If, as the the saying goes, the devil is in the details, then this 1977 Porsche 911S is positively satanic. Every inch of this Porsche is festooned with details you would never notice if it wasn’t pointed out. In the same way that Singer re-imagines every single component of their customized 911s for ultimate perfection, New Jersey shop ROCS has done the same thing, but in a completely opposite way. Instead of making every little bit as perfect as possible, ROCS has crafted a unique look at a fabricated past that didn’t actually happen. This Porsche is styled to look like a Carrera Panamericana Mexican road racer. It’s been backdated, seriously lightened, custom fabricated, and hopped up in every way imaginable. It’s equal parts brand new and 1960s with a unique visual flair. A different kind of perfection if you will.

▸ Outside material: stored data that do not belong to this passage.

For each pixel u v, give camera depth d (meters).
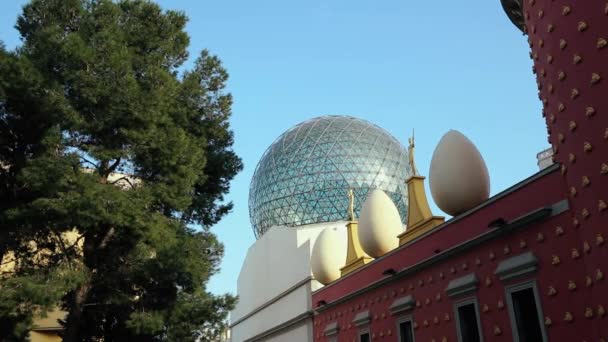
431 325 18.81
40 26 21.25
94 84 18.88
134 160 20.95
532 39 14.03
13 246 20.22
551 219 13.76
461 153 18.41
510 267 14.82
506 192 15.50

The team started with a mid-year 911 chassis, because they’re still plentiful and reasonably priced, then stripped it down to nothing. Very few of the original components were added back over the course of the project, as the exterior was backdated to the popular long-hood look with largely low-weight fiberglass components. The chassis itself was squared up, seam welded, and caged to make sure the suspension would do its job properly. Said suspension is stiffened with thicker torsion bars, as well as stronger 930 components, and offers dozens of points of adjustability. The Palo Alto, as this 911 is named, needs a lot more chassis stiffness, too, as it’s been fitted with a mind-warping, custom-built 3.8-liter carbureted engine built up from a 964 base. The transaxle is an internally reinforced 915-based race box with an awesome Hargette Racing shift assembly to the right of the driver.
Outside of the obvious performance benefits of a huge engine and wild race-derived chassis tuning, this Porsche’s most obvious asset is its custom hand-painted livery with perfectly distressed faux-patina. The details here are too innumerable to list, but if you watch the video above (you’ll love it when you hear the origin of the number on the front bumper), or check out some of the photographs in the gallery below, you’ll see some of them.
The hidden aero tricks of this car are without doubt our favorite detail. By hand-forming an aluminum lip for the front of the Porsche, it gains some motorsport-heritage visuals that the project needed. The owner didn’t want the Porsche to have a wing on the back, so ROCS custom assembled a pop-up spoiler using a 964 decklid and some custom formed sheetmetal. It gives the 911 a unique aesthetic with the wing stowed, while providing the high-speed stability the Porsche needs with it deployed.